Il Museo si è progressivamente affermato anche nelle prestazioni a terzi, attraverso la realizzazione di numerose strutture didattiche e turistiche dislocate sull’intero territorio cantonale. 18 i dipendenti fissi del museo cantonale, non tutti a tempo pieno. Un numero che sale a 30 se si contano i collaboratori esterni o su mandato, comprese le persone che partecipano a programmi occupazionali o che svolgono il servizio civile, senza contare i dottorandi e i diplomandi. A livello finanziario il museo pesa sui conti cantonali per un totale, tra spese e ricavi, di circa 2 milioni e 300mila franchi, questa la cifra per il 2015. E questo al netto di alcune misure di risparmio.

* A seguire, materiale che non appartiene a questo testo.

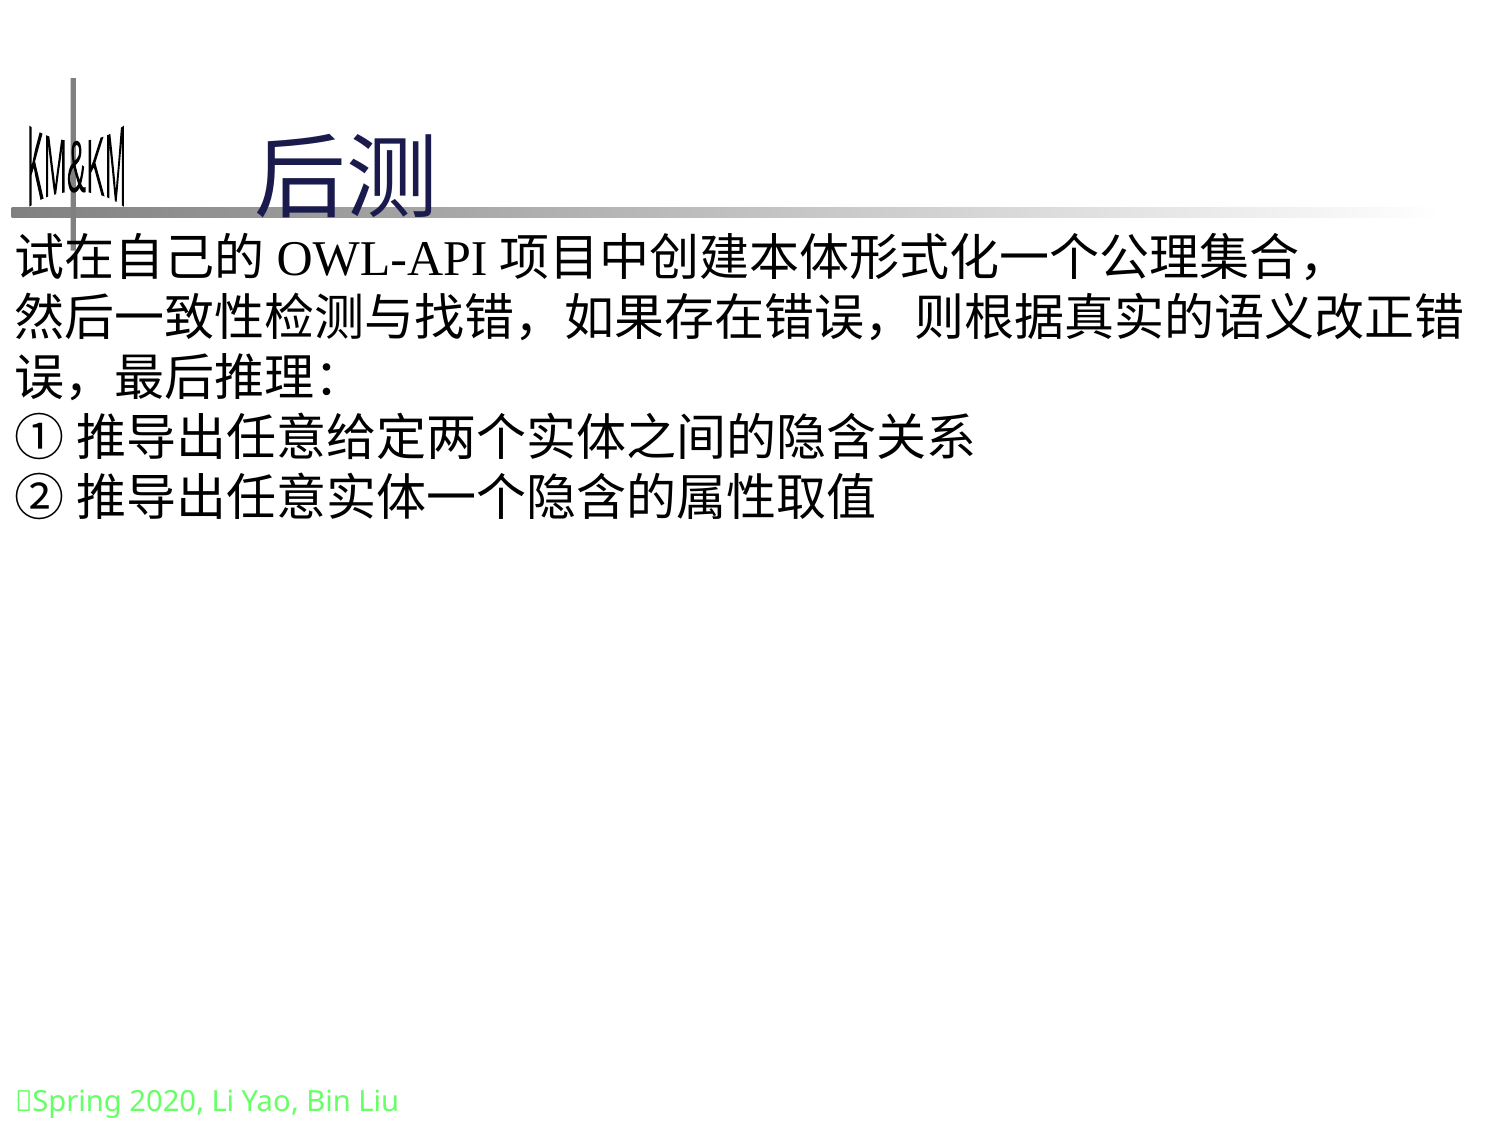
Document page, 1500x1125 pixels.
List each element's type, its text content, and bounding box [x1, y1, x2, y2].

text_box 试在自己的OWL-API项目中创建本体形式化一个公理集合， 然后一致性检测与找错，如果存在错误，则根据真实的语义改正错误，最后推理： ①推导出任意给定两个实体之间的隐含关系 ②推导出任意实体一个隐含的属性取值 [0, 217, 1500, 533]
text_box 后测 [239, 128, 1500, 219]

«Per quanto ci riguarda negli ultimi anni i tagli maggiori hanno interessato soprattutto l’ambito della ricerca e della divulgazione, con una riduzione dei crediti attorno al 30%. Nel 2017 è previsto però un aumento dei fondi a disposizione» ci dice il direttor Rampazzi. E il 2017 dovrebbe anche essere l’anno della grande scelta, per definire la nuova ubicazione della nuova sede del museo, dopo il concorso lanciato dal Cantone e a cui hanno partecipato ben sei località ticinesi. «Siamo una sposa o una preda ambita – fa notare il direttore – E di questo non posso che essere contento. Il museo è conosciuto e ha una buona reputazione, per questo molte regioni lo vedono anche come una sorta di volano turistico e economico».
Siamo comunque alla casella di partenza di un nuovo lungo percorso che coinvolgerà anche il Gran Consiglio e quindi il mondo politico ticinese, dopo che gli ultimi vent’anni sono di fatto trascorsi senza portar frutto, soprattutto a causa dell’assenza di una chiara volontà politica a sostegno delle scienze naturali. Un vuoto decisionale a cui vanno aggiunte le tradizionali e sterili rivalità tra una regione e l’altra del canton Ticino.
«Io continuo ad essere fiducioso, nel senso che qualcosa succederà, fosse solo per le contingenze legate allo stabile in cui ci troviamo. Da qui noi, in un modo o nell’altro, dobbiamo andare via», sottolinea Filippo Rampazzi, facendo riferimento al possibile futuro del «palazzetto delle scienze», forse destinato a soddisfare le esigenze di spazio di liceo e scuola media. «Tra dieci anni andrò in pensione, spero che mi inviteranno all’inaugurazione del nuovo museo», conclude il direttore, facendo un po’ amaramente anche notare che troppo spesso in Ticino per portare in porto un progetto «ci vuole una generazione».
E chissà cosa potrebbe pensare Luigi Lavizzari di quello che è stato il percorso della sua creatura, lui che pensando alle montagne del canton Ticino scrisse: «quivi lo spirito esulta e si corrobora, quivi tace l’ira nemica, né giungono le onde di una volubile politica». Già la volubile politica... tocca a lei ora dare una sede e un futuro sostenibili a questo museo.